Affiliate vs. "Affiliate": What's the difference between QM and RESPA?
Yes, the definition of "affiliate" is different for purposes of the ATR/QM Rule than it is under RESPA. Here's how.
I know it's frustrating, but RESPA doesn't define "affiliate" the same way that "affiliate" is defined under the QM Rule. Alas, we have to work with a different definition for the same word for these different rules. What? Under RESPA, "affiliate" is defined more broadly. So, the fact that you have an affiliate for RESPA purposes does not necessarily mean you have an affiliate for QM purposes.
Under RESPA an affiliated business disclosure is required if a borrower uses the services of an "affiliate."
Under the QM Points & Fees Test (and the HOEPA test), many charges are included only if paid to an "affiliate." For example, real estate related fees and 3rd party charges do not go towards the 3% Cap unless paid to an "affiliate."
RESPA Definition of "Affiliate"
Under RESPA, the term "affiliated business arrangement" means an arrangement where both:
There is a person who is in a position to refer business related to a mortgage (or an associate of such person) in an affiliate relationship who has a direct or beneficial ownership interest of more than 1 percent in a provider of mortgage settlement services; and
Such person directly or indirectly refers such business to that provider or affirmatively influences the selection of that provider.
QM Definition of "Affiliate"
For QM and HOEPA purposes, "Affiliate" is defined as any company that controls, is controlled by, or is under common control with another company.
"Common control" means that -
The company, directly or indirectly, owns, controls, or has power to vote 25% or more of any class of voting securities of the lender
The company controls in any manner the election of a majority of the directors or trustees of the lender; OR
The Board determines, after notice and opportunity for hearing, that the company directly or indirectly exercises a controlling influence over the management or policies of the lender.
Example: Closing Attorney on Board of Directors
So let's apply this to a concrete example.
There is a closing attorney on the board of directors at your bank. She refers a loan to a loan officer (or vice versa, the loan officer recommends the closing attorney). The loan closes and the attorney receives her standard fee.
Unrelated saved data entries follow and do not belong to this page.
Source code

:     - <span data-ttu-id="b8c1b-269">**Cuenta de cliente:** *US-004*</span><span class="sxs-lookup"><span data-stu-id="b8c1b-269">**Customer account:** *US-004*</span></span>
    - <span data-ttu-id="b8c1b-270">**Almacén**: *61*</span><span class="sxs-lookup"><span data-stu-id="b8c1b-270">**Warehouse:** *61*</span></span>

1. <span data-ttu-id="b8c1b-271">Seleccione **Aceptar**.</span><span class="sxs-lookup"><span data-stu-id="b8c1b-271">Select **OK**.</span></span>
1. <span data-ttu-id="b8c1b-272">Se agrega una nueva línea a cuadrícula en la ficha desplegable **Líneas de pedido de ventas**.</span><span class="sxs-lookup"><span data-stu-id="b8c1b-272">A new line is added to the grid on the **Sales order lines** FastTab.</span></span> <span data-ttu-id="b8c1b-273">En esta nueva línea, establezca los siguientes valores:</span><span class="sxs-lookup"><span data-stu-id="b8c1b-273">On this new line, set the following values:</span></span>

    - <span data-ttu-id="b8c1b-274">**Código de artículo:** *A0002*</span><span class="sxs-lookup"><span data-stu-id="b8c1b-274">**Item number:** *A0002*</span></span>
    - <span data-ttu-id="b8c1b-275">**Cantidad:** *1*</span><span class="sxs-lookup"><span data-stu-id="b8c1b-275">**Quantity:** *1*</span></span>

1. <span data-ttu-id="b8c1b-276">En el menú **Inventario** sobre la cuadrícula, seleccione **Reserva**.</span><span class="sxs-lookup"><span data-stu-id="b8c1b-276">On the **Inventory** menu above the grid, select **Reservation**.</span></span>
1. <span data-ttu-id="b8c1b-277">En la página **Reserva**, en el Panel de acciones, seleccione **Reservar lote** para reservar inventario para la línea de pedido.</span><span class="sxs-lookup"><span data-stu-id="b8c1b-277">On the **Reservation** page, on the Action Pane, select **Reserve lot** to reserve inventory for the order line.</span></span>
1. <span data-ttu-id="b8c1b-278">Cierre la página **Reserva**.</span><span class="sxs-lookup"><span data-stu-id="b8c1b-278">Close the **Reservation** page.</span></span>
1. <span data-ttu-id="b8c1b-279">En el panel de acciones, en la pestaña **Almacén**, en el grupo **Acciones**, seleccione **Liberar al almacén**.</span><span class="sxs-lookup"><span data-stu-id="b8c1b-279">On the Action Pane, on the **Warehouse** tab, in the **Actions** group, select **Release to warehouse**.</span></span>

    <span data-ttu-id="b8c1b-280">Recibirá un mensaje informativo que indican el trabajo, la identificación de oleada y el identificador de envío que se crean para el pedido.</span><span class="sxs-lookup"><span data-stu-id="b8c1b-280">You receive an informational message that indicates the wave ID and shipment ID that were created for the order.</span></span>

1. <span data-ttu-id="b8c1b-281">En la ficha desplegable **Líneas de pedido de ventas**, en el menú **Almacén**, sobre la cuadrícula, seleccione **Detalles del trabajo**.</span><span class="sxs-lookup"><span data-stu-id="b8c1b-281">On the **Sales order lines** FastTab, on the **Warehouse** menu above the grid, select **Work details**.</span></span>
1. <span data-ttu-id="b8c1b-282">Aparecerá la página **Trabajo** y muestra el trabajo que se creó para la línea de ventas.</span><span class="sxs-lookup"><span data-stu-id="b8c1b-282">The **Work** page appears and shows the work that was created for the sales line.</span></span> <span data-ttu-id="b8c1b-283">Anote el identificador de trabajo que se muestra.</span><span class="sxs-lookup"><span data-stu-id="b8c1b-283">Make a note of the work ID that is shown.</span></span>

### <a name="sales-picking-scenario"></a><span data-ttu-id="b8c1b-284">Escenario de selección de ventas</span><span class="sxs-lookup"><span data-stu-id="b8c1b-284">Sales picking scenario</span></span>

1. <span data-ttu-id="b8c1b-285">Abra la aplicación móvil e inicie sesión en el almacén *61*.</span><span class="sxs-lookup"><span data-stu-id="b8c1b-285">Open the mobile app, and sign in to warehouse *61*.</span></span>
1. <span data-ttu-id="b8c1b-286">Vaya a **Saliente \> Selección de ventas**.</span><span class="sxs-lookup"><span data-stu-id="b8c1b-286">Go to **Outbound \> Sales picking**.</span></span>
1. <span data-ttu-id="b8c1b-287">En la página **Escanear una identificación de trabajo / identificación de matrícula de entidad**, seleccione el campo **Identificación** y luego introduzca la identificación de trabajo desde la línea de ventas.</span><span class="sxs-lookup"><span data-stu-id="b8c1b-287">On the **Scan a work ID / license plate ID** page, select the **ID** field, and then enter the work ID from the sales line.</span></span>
Should an AfBA disclosure be made? Yes.
An affiliated business agreement disclosure should be given here. Under RESPA, the closing attorney is likely affiliated with the bank. The loan officer is an "associate" of the lawyer (they both work at the bank), and there is a referral of business.
Are the attorney's fees included in QM Points & Fees? No. Remember- the attorney's fees affect the 3% cap only if the attorney is an affiliate. Here, the attorney is not an affiliate (at least not without more facts). The law firm and bank are not "under common control." This is an example of how QM's definition of affiliate is narrower than RESPA's.
In other news:
While this issue IS already in front of the Supreme Court, a lower court in another case has held that Disparate Impact is illegal.
The CFPB officially adopted the QM Points & Fees Cure as an amendment to the ATR/QM Rule ... the official rule is available here.
Terry Pratchett was asked what ONE thing he would take out of the house if it was on fire. He answered, "The Fire."
Caution, little bit of self-promotion ahead! I just wanted to mention a couple of things we're doing here at Spillane Consulting (nothing new, just a reminder):
#1, we're doing more and more pre-funding QC, if you're interested in outsourcing
#2, we're helping develop Compliance ManagementSystems (compliant with FDIC and CFPB)
#3, we can help you comply with RESPA Section 8 if you have any MSA (marketing service agreements) or desk rental agreements with Realtors. We can check the language on the agreements and verify that you're not paying too much (so it looks like an illegal kickback)
Last week's article discussed the use of mortgage brokers by community banks to generate volume. Obviously, banks interested in this will be careful to find the "right" partner. Since several people reached out last week, Yes- if you would like a recommendation of a mortgage broker interested in such a partnership, please feel free to call and we can recommend someone.
What's the key to empowerment and employee engagement? Who knows! There probably is no single key. But one thing some companies do is give employees time to work on their own ideas; freedom to innovate. 3M for example, has had such a policy of "15% time" in place since 1948. This has produced some of its best inventions (including sticky notes). Google, who used to have a similar policy, also benefited from a surprising number of inventions, including the wildly popular G-Mail. According to 3M: "If there's a secret ingredient to 3M's more than 100 years of innovation, it's this: give talented people the time and resources to prove the worth of their ideas, and in the long run you'll come out well ahead. Even if those talented people are mistaken, you've learned something."
"Management that is destructively critical when mistakes are made kills initiative. And it's essential that we have many people with initiative if we are to continue to grow."